Excerpt:
[Start of Attachment]

The Broad Strokes of Lifestyle
Lifestyle encompasses a range of habits and behaviors:
- Movement: Regular physical activity supports cardiovascular health, maintains muscle mass, and boosts mental well-being.
- Sunlight and Nature: Exposure to natural light and green spaces can improve mood and regulate circadian rhythms.
- Substance Use: From alcohol to cannabis to medications, how we engage with substances affects our sleep, hormones, and resilience. Occasional, intentional use may not be a problem—but chronic use often comes at a cost.
- Stress Management: Managing stress isn’t only about breathwork or meditation—it’s also about how we relate to our thoughts, reframe challenges, and regulate emotions under pressure.
- Social Connections: Engaging with a community provides emotional support and has been linked to longer life expectancy.
While each of these elements plays a role, let’s delve deeper into a critical cornerstone of lifestyle: movement.
Exercise: The Cornerstone of a Healthy Lifestyle
Shared Benefits: Cardio & Resistance Training
Not all movement is the same, but much of it leads to similar outcomes. Whether you’re lifting weights or going for a run, both resistance and cardiovascular training offer a wide range of overlapping benefits:
- Improved metabolic health: Both forms of exercise help regulate blood sugar, increase insulin sensitivity, and support healthy body composition.
- Better mood and mental health: Regular physical activity reduces symptoms of depression and anxiety, improves stress resilience, boosts feel-good brain chemicals like endorphins and dopamine, and helps regulate the nervous system.
- Cognitive support: Movement increases blood flow to the brain and stimulates the release of brain-derived neurotrophic factor (BDNF), which aids memory, focus, and long-term brain health.
- Hormonal balance: Exercise can improve testosterone, estrogen, and growth hormone levels, while helping regulate cortisol when practiced consistently and mindfully.
- Lower inflammation and biological aging: Studies show that both resistance and cardio training reduce markers of chronic inflammation and can even slow biological aging.
But while they share a lot, they also each bring something unique to the table.
Cardiovascular Exercise: Building Endurance from the Inside Out
Cardio exercise is especially valuable for:
- Heart and circulatory health: Aerobic activity strengthens the heart, lowers blood pressure, and improves overall circulation—helping reduce the risk of cardiovascular disease.

[End of Attachment]

Records shown:
[Start of Attachment]

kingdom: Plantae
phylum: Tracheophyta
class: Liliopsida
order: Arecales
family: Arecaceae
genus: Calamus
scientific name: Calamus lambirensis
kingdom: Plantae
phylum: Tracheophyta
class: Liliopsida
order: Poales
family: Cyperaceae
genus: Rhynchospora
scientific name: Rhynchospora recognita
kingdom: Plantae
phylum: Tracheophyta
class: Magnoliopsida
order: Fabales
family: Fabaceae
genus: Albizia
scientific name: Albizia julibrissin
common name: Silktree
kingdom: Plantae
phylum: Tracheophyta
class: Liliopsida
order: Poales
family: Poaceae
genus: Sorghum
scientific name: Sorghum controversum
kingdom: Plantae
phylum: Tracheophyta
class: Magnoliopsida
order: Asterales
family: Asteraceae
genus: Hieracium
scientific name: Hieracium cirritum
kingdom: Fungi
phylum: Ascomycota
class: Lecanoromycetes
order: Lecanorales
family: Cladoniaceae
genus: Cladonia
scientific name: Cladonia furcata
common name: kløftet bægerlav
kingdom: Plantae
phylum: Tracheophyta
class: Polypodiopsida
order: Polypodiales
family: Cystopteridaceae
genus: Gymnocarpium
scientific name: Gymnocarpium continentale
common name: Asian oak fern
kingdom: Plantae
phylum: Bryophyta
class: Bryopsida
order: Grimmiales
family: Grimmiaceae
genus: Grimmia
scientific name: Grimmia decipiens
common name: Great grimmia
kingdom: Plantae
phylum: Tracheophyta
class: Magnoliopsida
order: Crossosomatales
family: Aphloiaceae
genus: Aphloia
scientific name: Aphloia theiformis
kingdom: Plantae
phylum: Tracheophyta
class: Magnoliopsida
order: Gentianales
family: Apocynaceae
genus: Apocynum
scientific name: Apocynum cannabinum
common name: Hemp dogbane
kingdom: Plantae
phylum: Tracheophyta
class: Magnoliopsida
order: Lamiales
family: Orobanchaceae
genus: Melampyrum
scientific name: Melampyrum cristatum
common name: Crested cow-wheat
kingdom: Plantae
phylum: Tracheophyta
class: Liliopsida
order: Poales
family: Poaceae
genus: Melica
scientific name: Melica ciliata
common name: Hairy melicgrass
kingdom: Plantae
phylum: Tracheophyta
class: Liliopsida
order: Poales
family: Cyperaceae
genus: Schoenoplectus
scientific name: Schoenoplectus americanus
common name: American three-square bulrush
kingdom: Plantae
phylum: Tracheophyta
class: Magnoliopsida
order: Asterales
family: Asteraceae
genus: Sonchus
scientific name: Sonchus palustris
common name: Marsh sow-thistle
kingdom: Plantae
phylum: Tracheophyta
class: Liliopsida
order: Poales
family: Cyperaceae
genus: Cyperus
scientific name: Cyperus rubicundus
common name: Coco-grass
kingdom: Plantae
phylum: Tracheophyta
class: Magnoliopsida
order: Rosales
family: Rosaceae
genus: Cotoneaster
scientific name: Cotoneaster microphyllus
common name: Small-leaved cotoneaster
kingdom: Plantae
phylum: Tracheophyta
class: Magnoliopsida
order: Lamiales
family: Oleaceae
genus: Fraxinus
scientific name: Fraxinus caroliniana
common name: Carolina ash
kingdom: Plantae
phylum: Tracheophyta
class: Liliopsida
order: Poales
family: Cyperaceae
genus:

[End of Attachment]

Questions:
1. In the passage on lifestyle and exercise, what substance released through movement is said to aid memory, focus, and long-term brain health?
2. Summarize the passage on lifestyle and exercise in two sentences.
3. Reproduce the passage on lifestyle and exercise from "- Stress Management: Managing" up to and including "emotions under pressure.".

Written responses:
1. Brain-derived neurotrophic factor (BDNF).

2. Lifestyle covers habits such as movement, sunlight and nature, substance use, stress management, and social connections, with movement singled out as a critical cornerstone. Cardio and resistance training share benefits for metabolic health, mood, cognition, hormonal balance, and inflammation and biological aging, while cardio is especially valuable for heart and circulatory health.

3.
- Stress Management: Managing stress isn’t only about breathwork or meditation—it’s also about how we relate to our thoughts, reframe challenges, and regulate emotions under pressure.